§ PASSAGE TO READ:
⟨
Speed ML development using SageMaker Feature Store and Apache Iceberg offline store compaction

Today, companies are establishing feature stores to provide a central repository to scale ML development across business units and data science teams. As feature data grows in size and complexity, data scientists need to be able to efficiently query these feature stores to extract datasets for experimentation, model training, and batch scoring.

Amazon SageMaker Feature Store is a purpose-built feature management solution that helps data scientists and ML engineers securely store, discover, and share curated data used in training and prediction workflows. SageMaker Feature Store now supports Apache Iceberg as a table format for storing features. This accelerates model development by enabling faster query performance when extracting ML training datasets, taking advantage of Iceberg table compaction. Depending on the design of your feature groups and their scale, you can experience training query performance improvements of 10x to 100x by using this new capability.

By the end of this post, you will know how to create feature groups using the Iceberg format, execute Iceberg’s table management procedures using Amazon Athena, and schedule these tasks to run autonomously. If you are a Spark user, you’ll also learn how to execute the same procedures using Spark and incorporate them into your own Spark environment and automation.

SageMaker Feature Store and Apache Iceberg

Amazon SageMaker Feature Store is a centralized store for features and associated metadata, allowing features to be easily discovered and reused by data scientist teams working on different projects or ML models.

SageMaker Feature Store consists of an online and an offline mode for managing features. The online store is used for low-latency real-time inference use cases. The offline store is primarily used for batch predictions and model training. The offline store is an append-only store and can be used to store and access historical feature data. With the offline store, users can store and serve features for exploration and batch scoring and extract point-in-time correct datasets for model training.
⟩
§ TASK TO COMPLETE: Write the next few paragraphs of the SageMaker Feature Store and Apache Iceberg post, continuing from its last sentence above.

§ RAW DATA:
⟨
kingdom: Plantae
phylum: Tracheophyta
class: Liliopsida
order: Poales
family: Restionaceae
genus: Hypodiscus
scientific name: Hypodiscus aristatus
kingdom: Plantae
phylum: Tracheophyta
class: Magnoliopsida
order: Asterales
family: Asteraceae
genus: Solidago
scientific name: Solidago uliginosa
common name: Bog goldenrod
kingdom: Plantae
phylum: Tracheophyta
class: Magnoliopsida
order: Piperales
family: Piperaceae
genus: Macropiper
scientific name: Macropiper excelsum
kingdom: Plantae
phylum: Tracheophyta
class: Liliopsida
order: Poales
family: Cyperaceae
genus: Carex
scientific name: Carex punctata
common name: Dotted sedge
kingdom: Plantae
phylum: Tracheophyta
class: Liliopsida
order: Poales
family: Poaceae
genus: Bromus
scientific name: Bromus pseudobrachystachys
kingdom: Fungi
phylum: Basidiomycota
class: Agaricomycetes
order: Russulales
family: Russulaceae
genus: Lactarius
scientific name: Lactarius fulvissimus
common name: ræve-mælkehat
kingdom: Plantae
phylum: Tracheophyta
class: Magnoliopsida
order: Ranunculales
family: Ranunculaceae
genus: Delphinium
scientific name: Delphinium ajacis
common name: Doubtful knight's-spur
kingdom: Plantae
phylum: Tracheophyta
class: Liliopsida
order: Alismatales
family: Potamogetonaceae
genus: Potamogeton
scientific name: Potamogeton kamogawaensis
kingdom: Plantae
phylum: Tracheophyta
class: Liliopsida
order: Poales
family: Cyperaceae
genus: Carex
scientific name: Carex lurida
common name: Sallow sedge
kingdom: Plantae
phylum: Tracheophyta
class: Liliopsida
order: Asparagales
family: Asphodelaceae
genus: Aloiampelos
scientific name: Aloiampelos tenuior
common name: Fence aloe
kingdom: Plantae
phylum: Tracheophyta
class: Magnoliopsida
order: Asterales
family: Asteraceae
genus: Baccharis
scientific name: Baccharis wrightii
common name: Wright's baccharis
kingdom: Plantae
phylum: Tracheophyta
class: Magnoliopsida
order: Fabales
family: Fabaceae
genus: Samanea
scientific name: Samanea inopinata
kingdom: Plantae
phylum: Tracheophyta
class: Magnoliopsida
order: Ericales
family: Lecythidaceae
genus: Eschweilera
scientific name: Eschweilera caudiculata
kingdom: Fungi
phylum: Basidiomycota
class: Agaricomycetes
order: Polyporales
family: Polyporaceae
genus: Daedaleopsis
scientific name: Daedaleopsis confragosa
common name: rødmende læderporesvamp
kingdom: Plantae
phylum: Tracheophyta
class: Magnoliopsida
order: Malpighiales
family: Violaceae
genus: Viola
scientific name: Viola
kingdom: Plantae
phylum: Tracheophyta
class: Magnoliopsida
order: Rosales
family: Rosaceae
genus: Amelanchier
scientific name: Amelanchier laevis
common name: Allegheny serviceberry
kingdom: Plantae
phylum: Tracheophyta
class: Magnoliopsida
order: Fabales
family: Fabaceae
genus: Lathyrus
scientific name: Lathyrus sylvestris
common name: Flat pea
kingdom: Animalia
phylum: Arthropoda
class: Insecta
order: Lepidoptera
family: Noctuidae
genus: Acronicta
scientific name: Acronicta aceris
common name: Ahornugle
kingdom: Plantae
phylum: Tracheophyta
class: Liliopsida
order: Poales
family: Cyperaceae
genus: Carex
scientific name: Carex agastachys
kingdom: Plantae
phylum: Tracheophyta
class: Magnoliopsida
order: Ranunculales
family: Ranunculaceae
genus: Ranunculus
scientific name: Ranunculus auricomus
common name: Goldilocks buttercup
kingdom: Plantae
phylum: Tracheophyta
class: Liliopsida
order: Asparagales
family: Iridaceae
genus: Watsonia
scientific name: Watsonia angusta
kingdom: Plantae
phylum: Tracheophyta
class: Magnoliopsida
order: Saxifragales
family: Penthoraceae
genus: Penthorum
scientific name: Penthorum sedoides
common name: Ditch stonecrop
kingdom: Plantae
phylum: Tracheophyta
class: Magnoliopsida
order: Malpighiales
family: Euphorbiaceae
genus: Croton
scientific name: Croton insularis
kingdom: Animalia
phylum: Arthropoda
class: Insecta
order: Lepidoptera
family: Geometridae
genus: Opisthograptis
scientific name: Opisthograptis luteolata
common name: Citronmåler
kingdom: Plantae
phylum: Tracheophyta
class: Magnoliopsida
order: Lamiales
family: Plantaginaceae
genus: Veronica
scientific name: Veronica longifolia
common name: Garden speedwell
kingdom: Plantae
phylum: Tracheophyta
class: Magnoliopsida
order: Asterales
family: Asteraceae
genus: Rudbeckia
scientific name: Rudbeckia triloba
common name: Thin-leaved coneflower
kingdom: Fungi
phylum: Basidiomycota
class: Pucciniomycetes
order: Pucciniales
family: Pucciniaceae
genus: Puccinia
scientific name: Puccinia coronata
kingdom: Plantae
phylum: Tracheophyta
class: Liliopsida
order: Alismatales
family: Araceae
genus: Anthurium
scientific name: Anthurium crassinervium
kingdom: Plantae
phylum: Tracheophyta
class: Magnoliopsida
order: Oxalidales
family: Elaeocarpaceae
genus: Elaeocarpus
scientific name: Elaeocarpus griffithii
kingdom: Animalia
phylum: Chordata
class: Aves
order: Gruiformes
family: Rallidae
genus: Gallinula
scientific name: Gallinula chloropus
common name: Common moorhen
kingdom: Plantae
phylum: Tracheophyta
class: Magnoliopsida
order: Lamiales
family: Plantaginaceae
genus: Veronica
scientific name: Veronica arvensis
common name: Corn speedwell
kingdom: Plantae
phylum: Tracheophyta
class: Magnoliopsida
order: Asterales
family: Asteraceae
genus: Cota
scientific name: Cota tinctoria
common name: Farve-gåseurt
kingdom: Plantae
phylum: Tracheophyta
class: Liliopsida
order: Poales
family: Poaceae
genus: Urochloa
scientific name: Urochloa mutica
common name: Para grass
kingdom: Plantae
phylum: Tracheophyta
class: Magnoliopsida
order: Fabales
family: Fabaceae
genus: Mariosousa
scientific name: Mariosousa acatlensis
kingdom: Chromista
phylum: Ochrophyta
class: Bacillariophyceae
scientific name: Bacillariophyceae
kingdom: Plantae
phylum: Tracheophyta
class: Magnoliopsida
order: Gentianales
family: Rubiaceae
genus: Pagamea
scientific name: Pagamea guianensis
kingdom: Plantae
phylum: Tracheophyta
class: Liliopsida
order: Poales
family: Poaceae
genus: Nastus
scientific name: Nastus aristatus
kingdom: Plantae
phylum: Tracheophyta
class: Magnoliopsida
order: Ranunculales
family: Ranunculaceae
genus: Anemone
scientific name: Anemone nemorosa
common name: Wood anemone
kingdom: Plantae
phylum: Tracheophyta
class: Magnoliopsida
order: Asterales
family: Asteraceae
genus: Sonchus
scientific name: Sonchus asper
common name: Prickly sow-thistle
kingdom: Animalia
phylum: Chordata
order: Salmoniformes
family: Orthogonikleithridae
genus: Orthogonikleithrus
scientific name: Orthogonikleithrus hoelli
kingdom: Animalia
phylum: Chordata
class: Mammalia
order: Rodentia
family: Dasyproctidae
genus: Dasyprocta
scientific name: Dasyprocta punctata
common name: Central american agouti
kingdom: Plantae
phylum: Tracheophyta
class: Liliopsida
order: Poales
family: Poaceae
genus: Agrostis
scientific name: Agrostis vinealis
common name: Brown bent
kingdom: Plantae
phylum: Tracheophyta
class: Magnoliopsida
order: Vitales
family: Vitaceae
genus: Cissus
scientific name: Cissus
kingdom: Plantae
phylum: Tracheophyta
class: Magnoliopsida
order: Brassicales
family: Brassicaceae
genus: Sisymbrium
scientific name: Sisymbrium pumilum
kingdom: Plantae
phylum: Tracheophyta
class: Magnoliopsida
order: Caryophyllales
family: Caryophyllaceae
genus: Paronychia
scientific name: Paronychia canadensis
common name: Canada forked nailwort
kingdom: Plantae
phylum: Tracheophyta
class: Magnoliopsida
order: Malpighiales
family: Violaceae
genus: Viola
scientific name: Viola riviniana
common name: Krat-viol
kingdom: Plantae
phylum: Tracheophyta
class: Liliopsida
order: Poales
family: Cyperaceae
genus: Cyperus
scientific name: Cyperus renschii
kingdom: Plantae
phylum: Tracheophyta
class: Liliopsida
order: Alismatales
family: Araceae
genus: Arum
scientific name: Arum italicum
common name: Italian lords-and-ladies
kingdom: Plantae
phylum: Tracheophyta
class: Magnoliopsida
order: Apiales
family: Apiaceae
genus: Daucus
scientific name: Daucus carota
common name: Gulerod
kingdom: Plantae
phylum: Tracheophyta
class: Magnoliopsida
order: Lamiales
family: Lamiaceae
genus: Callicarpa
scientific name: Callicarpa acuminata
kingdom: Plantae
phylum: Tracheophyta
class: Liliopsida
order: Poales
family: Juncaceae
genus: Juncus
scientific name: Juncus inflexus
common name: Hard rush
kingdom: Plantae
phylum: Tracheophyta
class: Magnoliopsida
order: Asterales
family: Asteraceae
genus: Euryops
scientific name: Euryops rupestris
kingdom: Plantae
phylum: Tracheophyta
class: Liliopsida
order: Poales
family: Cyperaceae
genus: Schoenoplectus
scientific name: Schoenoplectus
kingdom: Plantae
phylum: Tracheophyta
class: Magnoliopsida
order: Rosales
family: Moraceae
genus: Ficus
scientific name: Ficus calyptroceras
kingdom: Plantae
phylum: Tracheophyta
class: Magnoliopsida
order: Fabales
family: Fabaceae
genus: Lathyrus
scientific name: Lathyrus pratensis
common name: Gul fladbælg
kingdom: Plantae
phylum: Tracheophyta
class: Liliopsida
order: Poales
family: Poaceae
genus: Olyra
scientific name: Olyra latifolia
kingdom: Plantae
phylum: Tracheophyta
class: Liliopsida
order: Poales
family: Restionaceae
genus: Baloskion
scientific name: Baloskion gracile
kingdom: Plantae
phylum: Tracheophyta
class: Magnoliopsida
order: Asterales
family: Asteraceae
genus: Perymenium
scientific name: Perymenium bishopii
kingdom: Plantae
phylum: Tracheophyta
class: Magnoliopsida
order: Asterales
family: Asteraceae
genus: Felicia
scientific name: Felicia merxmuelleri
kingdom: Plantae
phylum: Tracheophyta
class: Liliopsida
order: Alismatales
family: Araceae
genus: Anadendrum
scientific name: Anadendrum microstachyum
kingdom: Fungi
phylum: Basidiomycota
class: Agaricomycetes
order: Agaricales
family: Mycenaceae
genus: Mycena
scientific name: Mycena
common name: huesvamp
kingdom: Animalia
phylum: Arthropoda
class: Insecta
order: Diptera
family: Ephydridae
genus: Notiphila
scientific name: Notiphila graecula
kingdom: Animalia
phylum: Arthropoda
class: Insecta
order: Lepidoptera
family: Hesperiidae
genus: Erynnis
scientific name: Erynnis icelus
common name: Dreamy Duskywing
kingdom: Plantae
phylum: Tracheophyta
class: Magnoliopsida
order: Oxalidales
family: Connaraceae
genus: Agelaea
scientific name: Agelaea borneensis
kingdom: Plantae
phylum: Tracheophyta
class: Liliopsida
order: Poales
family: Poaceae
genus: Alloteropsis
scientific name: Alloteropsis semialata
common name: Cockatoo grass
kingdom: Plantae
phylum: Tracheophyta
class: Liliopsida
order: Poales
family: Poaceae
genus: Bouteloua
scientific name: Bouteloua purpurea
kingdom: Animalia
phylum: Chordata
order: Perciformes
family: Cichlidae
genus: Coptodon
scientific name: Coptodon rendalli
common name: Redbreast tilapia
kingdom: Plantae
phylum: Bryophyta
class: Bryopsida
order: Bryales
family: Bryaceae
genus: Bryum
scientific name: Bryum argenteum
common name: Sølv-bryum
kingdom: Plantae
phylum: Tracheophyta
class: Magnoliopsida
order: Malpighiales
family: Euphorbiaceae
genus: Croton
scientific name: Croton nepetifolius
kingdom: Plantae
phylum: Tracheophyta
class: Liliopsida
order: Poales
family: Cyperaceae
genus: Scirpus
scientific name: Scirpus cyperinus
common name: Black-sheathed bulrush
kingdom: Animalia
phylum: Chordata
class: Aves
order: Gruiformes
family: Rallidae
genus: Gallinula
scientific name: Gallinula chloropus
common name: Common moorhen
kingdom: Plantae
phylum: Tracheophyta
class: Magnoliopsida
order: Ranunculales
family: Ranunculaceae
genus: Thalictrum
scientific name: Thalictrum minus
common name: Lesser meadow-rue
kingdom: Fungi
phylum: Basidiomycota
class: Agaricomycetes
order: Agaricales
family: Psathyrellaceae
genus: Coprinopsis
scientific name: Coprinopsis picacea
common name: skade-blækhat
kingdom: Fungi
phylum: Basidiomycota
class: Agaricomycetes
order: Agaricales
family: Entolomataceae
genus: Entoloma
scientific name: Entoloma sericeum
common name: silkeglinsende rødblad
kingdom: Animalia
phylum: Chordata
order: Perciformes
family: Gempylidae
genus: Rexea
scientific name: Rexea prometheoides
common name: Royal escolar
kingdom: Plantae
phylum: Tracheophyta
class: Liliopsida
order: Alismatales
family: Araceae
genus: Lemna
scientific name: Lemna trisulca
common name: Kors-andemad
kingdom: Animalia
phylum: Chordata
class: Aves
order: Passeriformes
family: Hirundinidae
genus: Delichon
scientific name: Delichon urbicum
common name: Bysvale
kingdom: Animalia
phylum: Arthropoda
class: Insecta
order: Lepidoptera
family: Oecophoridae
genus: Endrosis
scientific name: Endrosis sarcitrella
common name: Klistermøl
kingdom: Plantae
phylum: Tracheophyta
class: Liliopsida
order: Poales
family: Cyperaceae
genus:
⟩
§ OUTPUT:
The offline store data is stored in an Amazon Simple Storage Service (Amazon S3) bucket in your AWS account. SageMaker Feature Store automatically builds an AWS Glue Data Catalog during feature group creation. Customers can also access offline store data using a Spark runtime and perform big data processing for ML feature analysis and feature engineering use cases.

Table formats provide a way to abstract data files as a table. Over the years, many table formats have emerged to support ACID transaction, governance, and catalog use cases. Apache Iceberg is an open table format for very large analytic datasets. It manages large collections of files as tables, and it supports modern analytical data lake operations such as record-level insert, update, delete, and time travel queries. Iceberg tracks individual data files in a table instead of in directories. This allows writers to create data files in place (files are not moved or changed) and only add files to the table in an explicit commit. The table state is maintained in metadata files. All changes to the table state create a new metadata file version that atomically replaces the older metadata. The table metadata file tracks the table schema, partitioning configuration, and other properties.

Iceberg has integrations with AWS services. For example, you can use the AWS Glue Data Catalog as the metastore for Iceberg tables, and Athena supports read, time travel, write, and DDL queries for Apache Iceberg tables that use the Apache Parquet format for data and the AWS Glue catalog for their metastore.

With SageMaker Feature Store, you can now create feature groups with Iceberg table format as an alternative to the default standard Glue format. With that, customers can leverage the new table format to use Iceberg’s file compaction and data pruning features to meet their use case and optimization requirements. Iceberg also lets customers perform deletion, time-travel queries, high-concurrency transactions, and higher-performance queries.

By combining Iceberg as a table format and table maintenance operations such as compaction, customers get faster query performance when working with offline feature groups at scale, letting them more quickly build ML training datasets.

The following diagram shows the structure of the offline store using Iceberg as a table format.

In the next sections, you will learn how to create feature groups using the Iceberg format, execute Iceberg’s table management procedures using AWS Athena and use AWS services to schedule these tasks to run on-demand or on a schedule. If you are a Spark user, you will also learn how to execute the same procedures using Spark.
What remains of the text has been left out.